Antifragil ist das Gegenteil von zerbrechlich. Glas zerbricht, wenn es auf den Boden fällt. Taleb beschreibt jedoch, dass bestimmte Dinge, vor allem organische, von Unordnung profitieren. Knochen zum Beispiel werden nach bestimmten gewichtstragenden Aktivitäten wie Gehen, Laufen oder Springen dichter. Der Körper passt sich an, indem er stärkere Knochen bildet. Die Natur hat also ein Element, das von Chaos, Stress und dergleichen profitiert. Entropie und Chaos als Freunde. Kräfte, die zur Verbesserung führen.

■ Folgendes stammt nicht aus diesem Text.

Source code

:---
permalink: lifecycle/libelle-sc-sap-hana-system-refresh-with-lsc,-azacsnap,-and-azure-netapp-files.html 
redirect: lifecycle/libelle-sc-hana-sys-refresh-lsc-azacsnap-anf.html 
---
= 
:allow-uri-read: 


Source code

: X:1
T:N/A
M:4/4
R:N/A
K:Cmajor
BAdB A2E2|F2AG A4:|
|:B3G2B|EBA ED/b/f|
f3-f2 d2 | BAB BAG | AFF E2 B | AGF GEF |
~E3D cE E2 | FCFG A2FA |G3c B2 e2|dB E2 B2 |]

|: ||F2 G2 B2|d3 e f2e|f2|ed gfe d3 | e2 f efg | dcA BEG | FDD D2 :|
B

Das Fragile hasst das Chaos. Das Antifragile profitiert vom Chaos.
- Dr. Patrick May
Das Tiefgründige daran ist, dass dieser Gedanke noch nie explizit ausgesprochen wurde. Nassim Taleb ist der erste, der ein Konzept ins Rampenlicht stellt, das Kulturen seit langem implizit kennen und in ihren Mythologien dramatisiert haben. Das Konzept ist natürlich nicht auf Knochen beschränkt und wird oft als Resilienz oder Robustheit missverstanden.
Psychologen zum Beispiel sprechen viel über Resilienz. Aber Resilienz bedeutet, dass etwas zu einem Normalzustand zurückkehrt. Im Vergleich dazu ist etwas antifragil, wenn es nach einer Belastung stärker, aber nicht gleich ist. Es hat ein Element hinzugewonnen, das vorher fehlte. Menschen haben Schwierigkeiten, dies zu verstehen. Ein nicht-tödlicher Stressor führt zu etwas Besserem. Nassim Taleb hat eine tiefe Wahrheit aufgedeckt, die in der westlichen Philosophie weitgehend verborgen ist.
Nur die Zeit wird zeigen, ob die heutigen „Stabilisatoren“ sie auch entdecken werden. Ich vermute fast, dass sie es auch werden. Das würde dem Geist der Anti-Fragilität entsprechen.
Denn vielleicht ist auch die menschliche Kultur in ihrem Kern antifragil.